Taken together, these considerations prompt us to conclude that the most parsimonious explanation for the discrepancy between Johanet et al. (2011) on the one hand, and Arntzen et al. (1998) and the present study on the other hand, is the poor performance of NEWHYBRIDS (microsatellite analysis by Johanet et al. 2011) and STRUCTURE (reanalysis of the same dataset in the present study) to reliably assess ancestry using a small number of hypervariable microsatellite loci. This hypothesis is strengthened by the examination of the 90% probability intervals of the STRUCTURE membership coefficients (see Sup. Table S3 and S4) that all overlap 0 or 1 except for 6 individuals (in bold in Sup. Table S3). In particular, the four individuals that seem to have the strongest signs of admixture in Fig. 2B (one in population Offham, one in population Liré and two in population Varennes) all have 90% probability overlap that overlap 0 or 1. It thus seems that the microsatellite data simply did not have enough resolution to assess reliably the occurrence (or lack of) admixture in the previous study. This interpretation is strengthened by the STRUCTURE analyses of simulated pure and F1 microsatellite genotypes that confirm that (i) STRUCTURE infers as admixed (admixture > 0.1) some pure genotypes, some of them with 90% probability intervals that do not overlap 0/1 and (ii) STRUCTURE assignation probabilities of simulated F1 hybrids have a wide range of values reaching as low as 20% of admixture. The “admixture” identified by Johanet et al. (2011) thus seem to result from a mixture of low frequency hybridization (as confirmed with the SNPs) and false signals of admixture resulting from the low power of the microsatellite dataset.
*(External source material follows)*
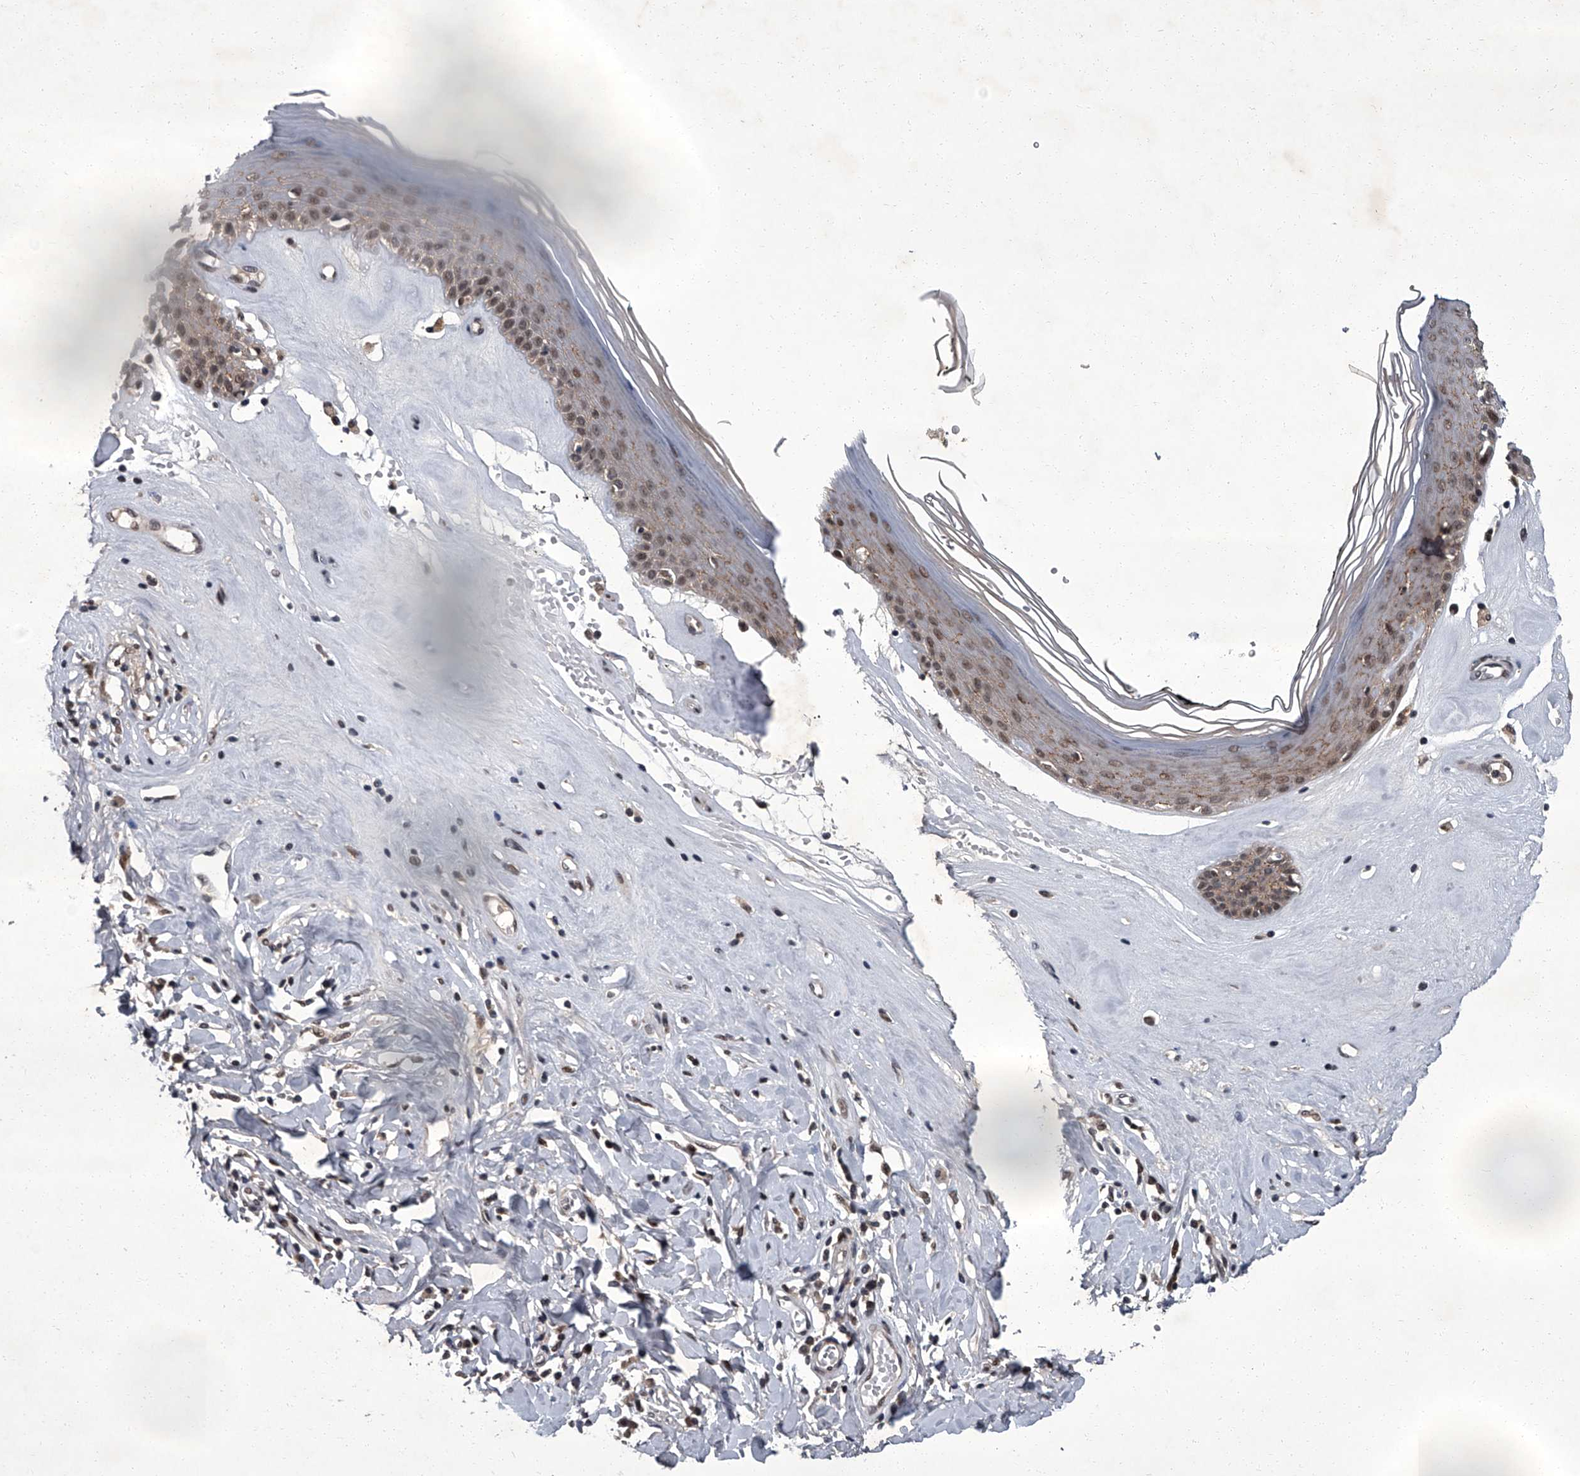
{"staining": {"intensity": "strong", "quantity": "25%-75%", "location": "cytoplasmic/membranous,nuclear"}, "tissue": "skin", "cell_type": "Epidermal cells", "image_type": "normal", "snomed": [{"axis": "morphology", "description": "Normal tissue, NOS"}, {"axis": "morphology", "description": "Inflammation, NOS"}, {"axis": "topography", "description": "Vulva"}], "caption": "Epidermal cells demonstrate high levels of strong cytoplasmic/membranous,nuclear expression in approximately 25%-75% of cells in unremarkable human skin. The staining was performed using DAB to visualize the protein expression in brown, while the nuclei were stained in blue with hematoxylin (Magnification: 20x).", "gene": "ZNF518B", "patient": {"sex": "female", "age": 84}}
Over the past decades, microsatellite genotyping has been the approach favored by the research community to look for hybridization between non-model species. The present study suggests that many of these works may have overestimated the frequency of this phenomenon, as was the case here. The conclusions from these studies, and the subsequent works based on them, should therefore be carefully reconsidered in the light of their respective datasets coverage. By providing a broad coverage of loci, including diagnostic loci, genomic approaches (such as the SNP approach of the present study) would certainly represent preferable alternatives to microsatellite approaches to investigate introgressive hybridization, and should contribute to refining our understanding about the extent of this phenomenon in nature.